Extracted information
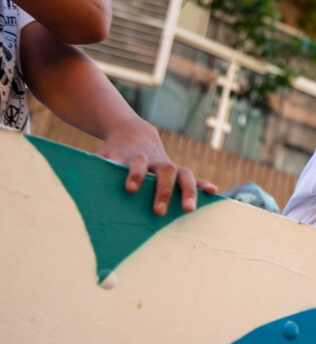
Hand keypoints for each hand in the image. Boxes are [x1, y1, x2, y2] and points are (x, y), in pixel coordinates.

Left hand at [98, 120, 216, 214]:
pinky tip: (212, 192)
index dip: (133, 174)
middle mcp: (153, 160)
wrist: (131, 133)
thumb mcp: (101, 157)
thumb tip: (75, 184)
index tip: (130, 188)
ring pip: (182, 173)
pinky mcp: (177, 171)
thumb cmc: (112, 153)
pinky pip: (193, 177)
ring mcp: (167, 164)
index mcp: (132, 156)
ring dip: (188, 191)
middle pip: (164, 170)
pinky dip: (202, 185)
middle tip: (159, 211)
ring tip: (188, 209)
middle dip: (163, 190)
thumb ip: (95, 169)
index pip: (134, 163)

...

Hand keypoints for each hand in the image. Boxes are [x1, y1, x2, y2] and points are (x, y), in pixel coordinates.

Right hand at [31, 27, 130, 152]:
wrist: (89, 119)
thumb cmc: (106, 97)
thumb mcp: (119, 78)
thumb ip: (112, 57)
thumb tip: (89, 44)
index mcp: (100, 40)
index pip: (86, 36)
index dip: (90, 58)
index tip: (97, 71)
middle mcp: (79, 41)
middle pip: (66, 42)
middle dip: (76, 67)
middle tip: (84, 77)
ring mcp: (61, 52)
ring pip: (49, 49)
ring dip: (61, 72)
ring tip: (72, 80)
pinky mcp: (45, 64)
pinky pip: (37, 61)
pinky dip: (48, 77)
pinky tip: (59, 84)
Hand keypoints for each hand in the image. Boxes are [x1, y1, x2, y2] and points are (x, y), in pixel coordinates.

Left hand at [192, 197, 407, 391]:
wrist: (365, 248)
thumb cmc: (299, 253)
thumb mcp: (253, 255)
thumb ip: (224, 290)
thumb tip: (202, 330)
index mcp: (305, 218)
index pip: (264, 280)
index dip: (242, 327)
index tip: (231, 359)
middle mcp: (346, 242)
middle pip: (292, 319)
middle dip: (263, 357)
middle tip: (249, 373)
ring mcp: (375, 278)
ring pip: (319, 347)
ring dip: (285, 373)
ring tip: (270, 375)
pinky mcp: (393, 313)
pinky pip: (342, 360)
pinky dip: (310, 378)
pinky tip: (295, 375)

...

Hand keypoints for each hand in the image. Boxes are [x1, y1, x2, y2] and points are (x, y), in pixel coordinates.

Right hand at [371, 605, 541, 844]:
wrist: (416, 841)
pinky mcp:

Problem
In the listing above, find the line containing "thumb ip: (224, 290)" and the line containing "pinky tip: (295, 375)", then retype both and every line between them exactly, with nothing else.

Result of the exercise
thumb ip: (224, 290)
thumb tip: (202, 330)
index mcp: (305, 218)
index pip: (264, 280)
index dip: (242, 327)
index tip: (231, 359)
middle mcp: (346, 242)
middle pip: (292, 319)
middle dip: (263, 357)
middle tip: (249, 373)
ring mcp: (375, 278)
ring pip: (319, 347)
ring dip: (285, 373)
ring tip: (270, 375)
pinky mcp: (393, 313)
pinky pip: (342, 360)
pinky dip: (310, 378)
pinky tip: (295, 375)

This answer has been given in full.